Indien geen geldig bewijs van vaccinatie tegen rabiës aanwezig is, kan Onze Minister of de door deze aan te wijzen deskundige, hierbij geleid door maatstaven aangegeven door wetenschap en praktijk, het dier doen vaccineren op kosten van de vervoerder.

In een dergelijk geval vindt, tenzij Onze Minister zulks wel noodzakelijk acht, het bepaalde in artikel 3, lid 1, tweede zin, geen toepassing, ook indien niet is voldaan aan de overige door of krachtens artikel 2 gestelde voorwaarden.

Artikel 7

  • 1. In afwijking van artikel 2, eerste lid, is de invoer in en de doorvoer door de openbare lichamen Bonaire, Sint Eustatius of Saba van apen, honden en katten alsmede hondachtigen en katachtigen afkomstig uit één der landen van het vasteland van Zuid- en Midden-Amerika met uitzondering van Suriname verboden.

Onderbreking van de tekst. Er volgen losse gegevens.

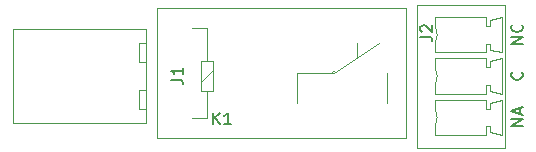
<source format=gbr>
%TF.GenerationSoftware,KiCad,Pcbnew,(6.0.2)*%
%TF.CreationDate,2022-06-29T15:51:45+02:00*%
%TF.ProjectId,ZM_31,5a4d5f33-312e-46b6-9963-61645f706362,rev?*%
%TF.SameCoordinates,Original*%
%TF.FileFunction,Legend,Top*%
%TF.FilePolarity,Positive*%
%FSLAX46Y46*%
G04 Gerber Fmt 4.6, Leading zero omitted, Abs format (unit mm)*
G04 Created by KiCad (PCBNEW (6.0.2)) date 2022-06-29 15:51:45*
%MOMM*%
%LPD*%
G01*
G04 APERTURE LIST*
%ADD10C,0.150000*%
%ADD11C,0.120000*%
G04 APERTURE END LIST*
D10*
X135702380Y-67964285D02*
X134702380Y-67964285D01*
X135702380Y-67392857D01*
X134702380Y-67392857D01*
X135416666Y-66964285D02*
X135416666Y-66488095D01*
X135702380Y-67059523D02*
X134702380Y-66726190D01*
X135702380Y-66392857D01*
X135702380Y-61035714D02*
X134702380Y-61035714D01*
X135702380Y-60464285D01*
X134702380Y-60464285D01*
X135607142Y-59416666D02*
X135654761Y-59464285D01*
X135702380Y-59607142D01*
X135702380Y-59702380D01*
X135654761Y-59845238D01*
X135559523Y-59940476D01*
X135464285Y-59988095D01*
X135273809Y-60035714D01*
X135130952Y-60035714D01*
X134940476Y-59988095D01*
X134845238Y-59940476D01*
X134750000Y-59845238D01*
X134702380Y-59702380D01*
X134702380Y-59607142D01*
X134750000Y-59464285D01*
X134797619Y-59416666D01*
X135607142Y-63440476D02*
X135654761Y-63488095D01*
X135702380Y-63630952D01*
X135702380Y-63726190D01*
X135654761Y-63869047D01*
X135559523Y-63964285D01*
X135464285Y-64011904D01*
X135273809Y-64059523D01*
X135130952Y-64059523D01*
X134940476Y-64011904D01*
X134845238Y-63964285D01*
X134750000Y-63869047D01*
X134702380Y-63726190D01*
X134702380Y-63630952D01*
X134750000Y-63488095D01*
X134797619Y-63440476D01*
%TO.C,J2*%
X127023880Y-60448433D02*
X127738166Y-60448433D01*
X127881023Y-60496052D01*
X127976261Y-60591290D01*
X128023880Y-60734147D01*
X128023880Y-60829385D01*
X127119119Y-60019861D02*
X127071500Y-59972242D01*
X127023880Y-59877004D01*
X127023880Y-59638909D01*
X127071500Y-59543671D01*
X127119119Y-59496052D01*
X127214357Y-59448433D01*
X127309595Y-59448433D01*
X127452452Y-59496052D01*
X128023880Y-60067480D01*
X128023880Y-59448433D01*
%TO.C,K1*%
X109461904Y-67852380D02*
X109461904Y-66852380D01*
X110033333Y-67852380D02*
X109604761Y-67280952D01*
X110033333Y-66852380D02*
X109461904Y-67423809D01*
X110985714Y-67852380D02*
X110414285Y-67852380D01*
X110700000Y-67852380D02*
X110700000Y-66852380D01*
X110604761Y-66995238D01*
X110509523Y-67090476D01*
X110414285Y-67138095D01*
%TO.C,J1*%
X105900180Y-64056733D02*
X106614466Y-64056733D01*
X106757323Y-64104352D01*
X106852561Y-64199590D01*
X106900180Y-64342447D01*
X106900180Y-64437685D01*
X106900180Y-63056733D02*
X106900180Y-63628161D01*
X106900180Y-63342447D02*
X105900180Y-63342447D01*
X106043038Y-63437685D01*
X106138276Y-63532923D01*
X106185895Y-63628161D01*
D11*
%TO.C,J2*%
X128282700Y-58767500D02*
X132582700Y-58767500D01*
X132932700Y-59517500D02*
X132932700Y-59017500D01*
X128282700Y-65767500D02*
X132582700Y-65767500D01*
X132582700Y-64517500D02*
X132582700Y-65267500D01*
X132582700Y-65267500D02*
X128282700Y-65267500D01*
X133932700Y-65267500D02*
X132932700Y-65017500D01*
X132582700Y-61017500D02*
X132582700Y-61767500D01*
X132582700Y-62267500D02*
X132582700Y-63017500D01*
X133932700Y-68767500D02*
X132932700Y-68517500D01*
X132932700Y-68017500D02*
X132582700Y-68017500D01*
X132582700Y-63017500D02*
X132932700Y-63017500D01*
X132932700Y-64517500D02*
X132582700Y-64517500D01*
X128282700Y-66517500D02*
X128282700Y-65767500D01*
X133932700Y-62267500D02*
X133932700Y-65267500D01*
X133932700Y-61767500D02*
X132932700Y-61517500D01*
X126747500Y-57707500D02*
X126747500Y-69827500D01*
X134217500Y-69827500D02*
X134217500Y-57707500D01*
X128282700Y-68767500D02*
X128282700Y-68017500D01*
X132582700Y-58767500D02*
X132582700Y-59517500D01*
X128282700Y-61767500D02*
X128282700Y-61017500D01*
X133932700Y-58767500D02*
X133932700Y-61767500D01*
X126747500Y-69827500D02*
X134217500Y-69827500D01*
X132932700Y-62517500D02*
X133932700Y-62267500D01*
X132932700Y-61517500D02*
X132932700Y-61017500D01*
X132582700Y-65767500D02*
X132582700Y-66517500D01*
X132932700Y-65017500D02*
X132932700Y-64517500D01*
X128282700Y-63017500D02*
X128282700Y-62267500D01*
X132582700Y-66517500D02*
X132932700Y-66517500D01*
X128282700Y-62267500D02*
X132582700Y-62267500D01*
X128282700Y-65267500D02*
X128282700Y-64517500D01*
X132932700Y-61017500D02*
X132582700Y-61017500D01*
X132932700Y-59017500D02*
X133932700Y-58767500D01*
X132932700Y-68517500D02*
X132932700Y-68017500D01*
X132932700Y-66017500D02*
X133932700Y-65767500D01*
X134217500Y-57707500D02*
X126747500Y-57707500D01*
X132582700Y-68017500D02*
X132582700Y-68767500D01*
X132932700Y-66517500D02*
X132932700Y-66017500D01*
X132582700Y-59517500D02*
X132932700Y-59517500D01*
X132582700Y-68767500D02*
X128282700Y-68767500D01*
X133932700Y-65767500D02*
X133932700Y-68767500D01*
X132932700Y-63017500D02*
X132932700Y-62517500D01*
X132582700Y-61767500D02*
X128282700Y-61767500D01*
X128282700Y-59517500D02*
X128282700Y-58767500D01*
X128282856Y-64517147D02*
G75*
G03*
X128282700Y-63017500I-1700162J749647D01*
G01*
X128282856Y-61017147D02*
G75*
G03*
X128282700Y-59517500I-1700162J749647D01*
G01*
X128282856Y-68017147D02*
G75*
G03*
X128282700Y-66517500I-1700162J749647D01*
G01*
%TO.C,K1*%
X104695000Y-68990000D02*
X104695000Y-57990000D01*
X108405000Y-64250000D02*
X109425000Y-63240000D01*
X116535000Y-63490000D02*
X119710000Y-63490000D01*
X116535000Y-66030000D02*
X116535000Y-63490000D01*
X109425000Y-62470000D02*
X109425000Y-65010000D01*
X104695000Y-68990000D02*
X125835000Y-68990000D01*
X119710000Y-63490000D02*
X123520000Y-60950000D01*
X108405000Y-62470000D02*
X108915000Y-62470000D01*
X124155000Y-66030000D02*
X124155000Y-63490000D01*
X108915000Y-67300000D02*
X108915000Y-65010000D01*
X108405000Y-65010000D02*
X108405000Y-62470000D01*
X125835000Y-68990000D02*
X125835000Y-57990000D01*
X108915000Y-59680000D02*
X107645000Y-59680000D01*
X121615000Y-60950000D02*
X121615000Y-62220000D01*
X109425000Y-65010000D02*
X108915000Y-65010000D01*
X107645000Y-67300000D02*
X108915000Y-67300000D01*
X104695000Y-57990000D02*
X125835000Y-57990000D01*
X108915000Y-65010000D02*
X108405000Y-65010000D01*
X108915000Y-62470000D02*
X108915000Y-59680000D01*
X108915000Y-62470000D02*
X109425000Y-62470000D01*
X119837000Y-63490000D02*
G75*
G03*
X119837000Y-63490000I-127000J0D01*
G01*
%TO.C,J1*%
X103195400Y-66555400D02*
X103795400Y-66555400D01*
X92568600Y-59743400D02*
X103795400Y-59775400D01*
X103195400Y-62595400D02*
X103795400Y-62595400D01*
X92568600Y-67737800D02*
X92568600Y-59743400D01*
X103795400Y-60995400D02*
X103195400Y-60995400D01*
X103795400Y-64955400D02*
X103195400Y-64955400D01*
X103795400Y-67775400D02*
X92568600Y-67737800D01*
X103195400Y-60995400D02*
X103195400Y-62595400D01*
X103195400Y-64955400D02*
X103195400Y-66555400D01*
X103795400Y-59775400D02*
X103795400Y-67775400D01*
%TD*%
M02*

</source>
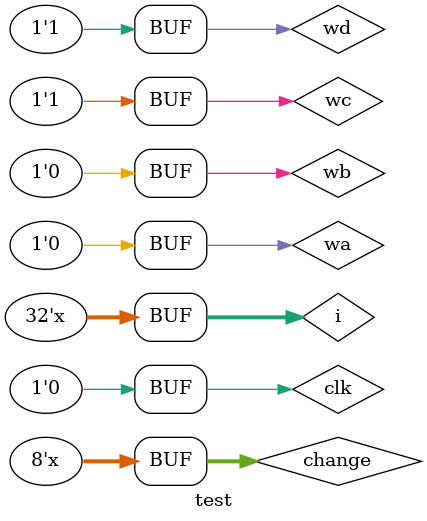
<source format=v>
`timescale 1ns/1ps

module test();


    reg[7:0] a,b,c,d;
    reg wa,wb,wc,wd;
    reg clk,rst;
    wire [7:0] change; 

    always @(posedge clk)begin
        if (wa) begin
            a<=change;
        end
        if (wb) begin
            b<=a&{8{wa}};
        end
         if (wc) begin
             c<=b&{8{wb}};
        end
         if (wd) begin
            d<=c&{8{wc}};
        end
    end
    integer i;
    
    initial begin
        i = 0;
        wa = 1;
        wb = 1;
        wc = 1;
        wd = 1;
        #200;
        wa = 0;
        wb = 0;

    end


    assign change = i;
    always begin
        i = i+1;
        #11;
        

    end

    always begin
        clk = 1;
        #10;
        clk = 0;
        #10;
    end



endmodule
</source>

  • 2. Het in het eerste lid bedoelde verbod geldt niet ingeval het betreft de invoer van de huisdieren van iemand die zich metterwoon in de openbare lichamen Bonaire, Sint Eustatius of Saba vestigt en die deze dieren reeds vier maanden of meer in zijn bezit heeft.

Artikel 8

Dit besluit berust op artikel 18.2.2 van de Invoeringswet openbare lichamen Bonaire, Sint Eustatius en Saba.

Artikel 9

Vervallen

Artikel 10

Dit besluit wordt aangehaald als: Besluit invoer kleine dieren BES.